Glioblastoma heterogeneity and plasticity remain controversial, with proposed subtypes representing the average of highly heterogeneous admixtures of independent transcriptional states. Single-cell, protein-activity-based analysis identified four novel, molecularly distinct subtypes that successfully harmonize across multiple GBM datasets, including previously published bulk and single-cell profiles and single cell profiles from seven orthotopic PDX models, representative of prior subtype diversity. From these studies, GBM emerges as the plastic equilibrium of single tumor cells coexisting in two mutually-exclusive developmental states, with additional stratification provided by their proliferative potential. Consistent with these findings, all previously proposed subtypes could be recapitulated by mixtures of single cells representing these newly identified states. Most critically, drug sensitivity was predicted and experimentally confirmed as highly state-dependent, both in single-cell assays from patient-derived explants and in PDX models treated with clinically relevant drugs, suggesting that successful therapeutic strategies will likely require combinations of multiple drugs targeting these distinct tumor states. Overall design: Single-cell RNA-sequencing of control and drug-treated slice cultures of human glioma surgical specimens.

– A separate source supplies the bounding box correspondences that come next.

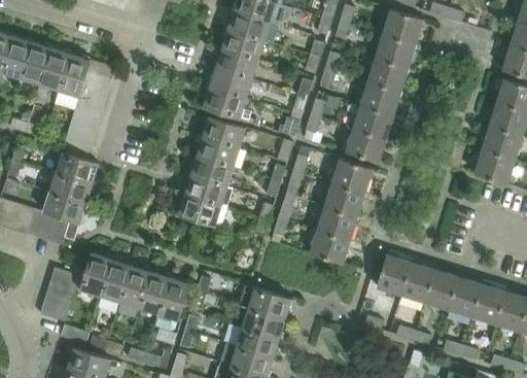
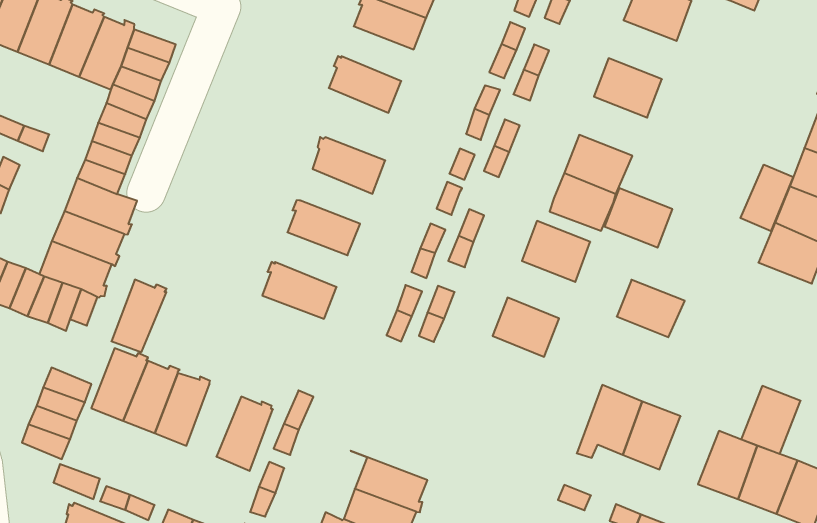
building: [376,33,416,67] -> none
building: [215,48,258,79] -> none
building: [361,80,401,114] -> [604,188,672,248]
building: [203,87,251,121] -> none
building: none -> [740,165,793,231]
building: [197,136,240,167] -> none
building: [184,174,227,206] -> none
building: [325,182,365,215] -> [617,280,685,337]
building: [310,229,350,264] -> none
building: [424,269,458,309] -> [741,386,801,454]
building: [139,270,170,313] -> [111,280,167,352]
building: [238,284,291,319] -> none

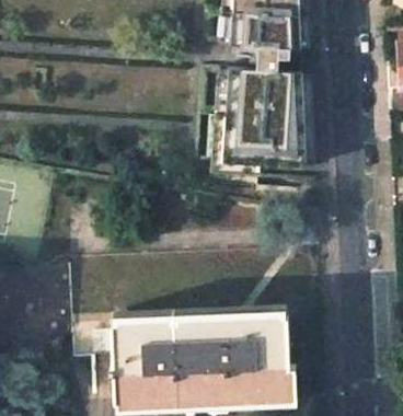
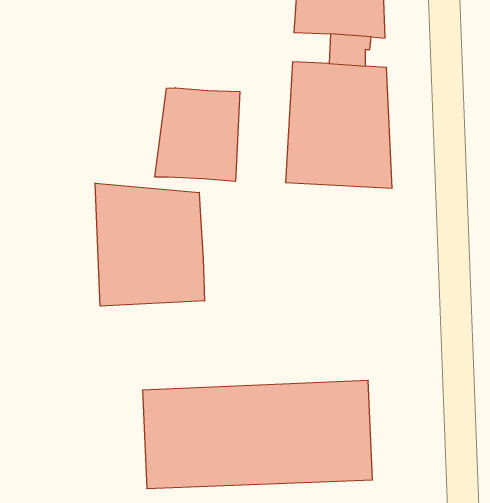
building: none -> [155,88,240,181]
building: none -> [95,183,204,306]

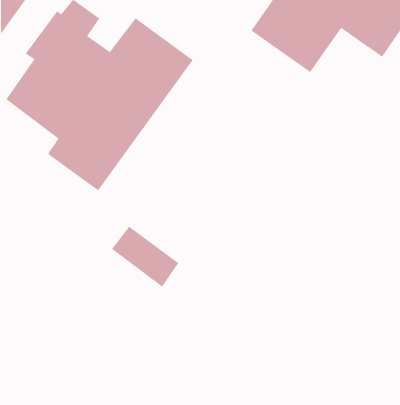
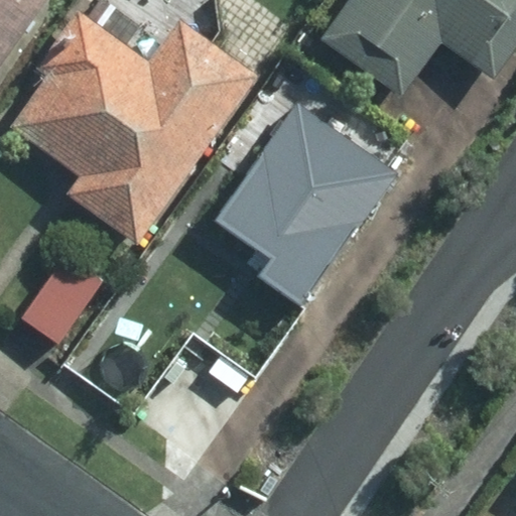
building: none -> [218,124,359,304]

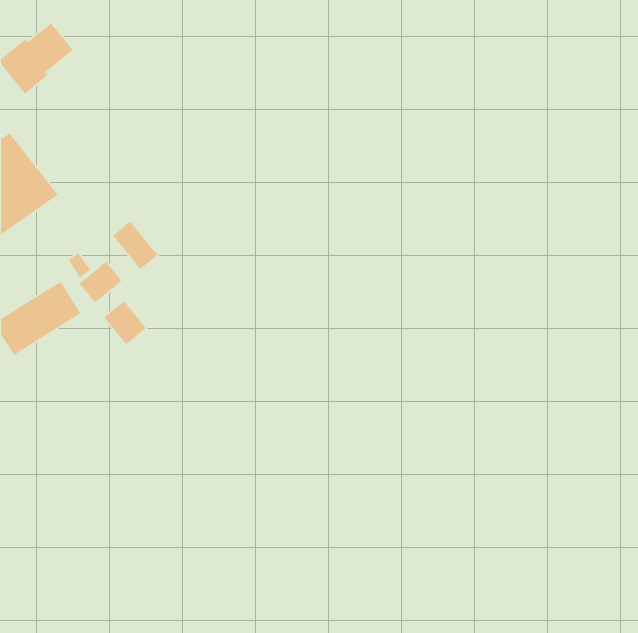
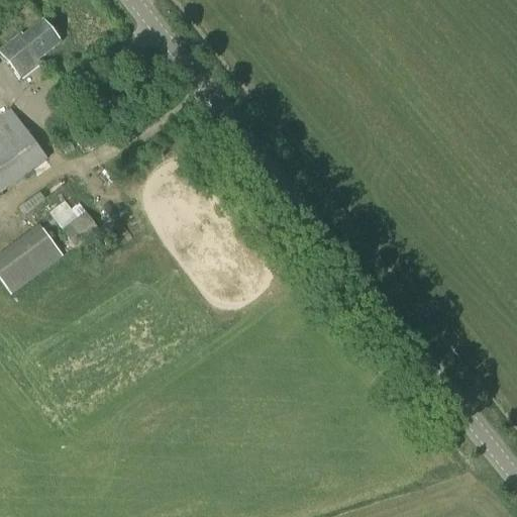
building: [112,221,158,270] -> none
building: [103,300,147,345] -> none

胶质母细胞瘤（Glioblastoma）的异质性与可塑性仍存在诸多争议，此前提出的各类亚型仅能代表独立转录状态高度异质性混合样本的平均特征。基于蛋白质活性的单细胞分析手段，本研究鉴定出四种全新的分子特征迥异的亚型，这些亚型可在多组胶质母细胞瘤数据集间实现良好的一致性整合，涵盖已发表的批量测序数据与单细胞转录图谱，以及来自7株原位患者来源异种移植（Patient-Derived Xenograft, PDX）模型的单细胞数据，充分覆盖了既往报道的亚型多样性。研究结果显示，胶质母细胞瘤呈现为单肿瘤细胞以两种互斥发育状态共存的可塑性平衡，而肿瘤细胞的增殖潜能可提供额外的分层依据。所有此前提出的亚型，均可通过代表新鉴定状态的单细胞混合体系得以复现，这与前述发现完全一致。最为关键的是，药物敏感性呈现高度的状态依赖性，这一点在患者来源肿瘤外植体的单细胞实验以及经临床相关药物处理的PDX模型中均得到了准确预测与实验验证，这提示有效的治疗策略大概率需要联合多种靶向不同肿瘤状态的药物。实验整体设计：对人类神经胶质瘤手术标本的对照及药物处理脑片培养物开展单细胞RNA测序。